Company directors that rush to make net zero pledges without fully examining the firm’s ability to meet the goals could be guilty of “misleading or deceptive conduct” and vulnerable to regulatory or legal penalties.
They also have a legal obligation to act on climate risk, not just to disclose it, or face accusations of “greenwashing” that could carry real legal consequences.
Those are the opinions of lawyers Noel Hutley SC and Sebastian Hartford Davis, published in an official update to their landmark 2016 legal opinion entitled “Climate Change and Directors’ Duties”, commonly known as the Hutley opinion.
The update followed a business and regulatory roundtable on climate risk hosted by the Centre for Policy Development, and attended by major business groups including the Business Council of Australia, the Australian Institute of Company Directors and the Australian Chamber of Commerce and Industry.
Following the meeting, the CPD commissioned Hutley and Hartford Davis to update their opinion.
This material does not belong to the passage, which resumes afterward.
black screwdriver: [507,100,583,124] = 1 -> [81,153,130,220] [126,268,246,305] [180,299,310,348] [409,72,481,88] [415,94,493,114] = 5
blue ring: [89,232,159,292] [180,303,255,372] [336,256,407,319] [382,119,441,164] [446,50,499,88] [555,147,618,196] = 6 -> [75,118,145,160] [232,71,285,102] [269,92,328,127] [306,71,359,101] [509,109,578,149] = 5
“It is clear the benchmark for directors on climate change and attendant risks and opportunities continues to rise,” the updated opinion reads.
“Firms and sectors with significant exposures to a decarbonising global economy are facing pressure from their shareholders and stakeholders to consider net zero strategies and commitments of this nature. The COVID-19 pandemic has elevated a focus on how firms and sectors prepare and act in respect of other foreseeable systemic risks like climate change.
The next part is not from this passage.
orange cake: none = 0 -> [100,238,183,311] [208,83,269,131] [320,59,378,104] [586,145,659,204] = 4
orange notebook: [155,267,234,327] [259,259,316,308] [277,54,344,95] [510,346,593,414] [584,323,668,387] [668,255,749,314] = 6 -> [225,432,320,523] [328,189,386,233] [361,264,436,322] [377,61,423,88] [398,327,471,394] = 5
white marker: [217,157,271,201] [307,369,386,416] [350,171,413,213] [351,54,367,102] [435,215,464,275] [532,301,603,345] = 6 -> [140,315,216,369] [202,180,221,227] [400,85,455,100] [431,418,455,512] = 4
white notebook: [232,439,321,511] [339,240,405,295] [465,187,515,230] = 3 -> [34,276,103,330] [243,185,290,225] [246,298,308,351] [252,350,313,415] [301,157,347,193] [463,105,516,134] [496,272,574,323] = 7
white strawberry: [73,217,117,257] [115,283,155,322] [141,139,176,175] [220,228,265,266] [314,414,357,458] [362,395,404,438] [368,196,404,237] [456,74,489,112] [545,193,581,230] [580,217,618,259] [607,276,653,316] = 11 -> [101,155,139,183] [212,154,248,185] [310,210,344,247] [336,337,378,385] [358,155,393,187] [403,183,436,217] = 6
“In our opinion, it is no longer safe to assume that directors adequately discharge their duties simply by considering and disclosing climate-related trends and risks; in relevant sectors, directors of listed companies must also take reasonable steps to see that positive action is being taken: to identify and manage risks, to design and implement strategies, to select and use appropriate standards, to make accurate assessments and disclosures, and to deliver on their company’s public commitments and targets.”
In the last year, there has been a rush of companies announcing climate-related pledges, many of which include net zero pledges generally by 2050. Hutley and Harford Davis said there was a risk that many of these are being made without reasonable basis, and could “therefore be taken to have misled or deceived, or to be likely to mislead or deceive, the users of those financial statements”.
That would expose them to penalties from the Australian Securities and Investment Commission (ASIC).
It’s a stark warning to companies that have made their pledges without much thought, in a false sense of ease over the long timeframe and current lack of clear regulatory or legal approach to climate risk. This is a wake-up call for such businesses, reminding them that net zero pledges are serious statements of corporate intent and must not be made unless work has been done to ensure they are deliverable.
“The duty of care for directors on climate risks is now clear,” said Travers McLeod, chief executive of the CPD.
“The conversation has shifted emphatically to the rising standard of care directors are required to discharge with respect to climate change. The focus is now on the gap between what needs to happen, or what is being promised, and what is being done.
“Many Australian firms have been stepping up their climate-related governance, disclosure and capabilities to meet this head on. But it is clear more is needed to keep pace, as surging momentum on net zero reshapes global markets and regulators, shareholders, customers and policy makers step up their scrutiny of corporate responses.”
The opinion comes days after the Australian Prudential Regulation Authority published draft guidance instructing financial service providers that they must respond to the physical, transitional and litigation risks being created by climate change.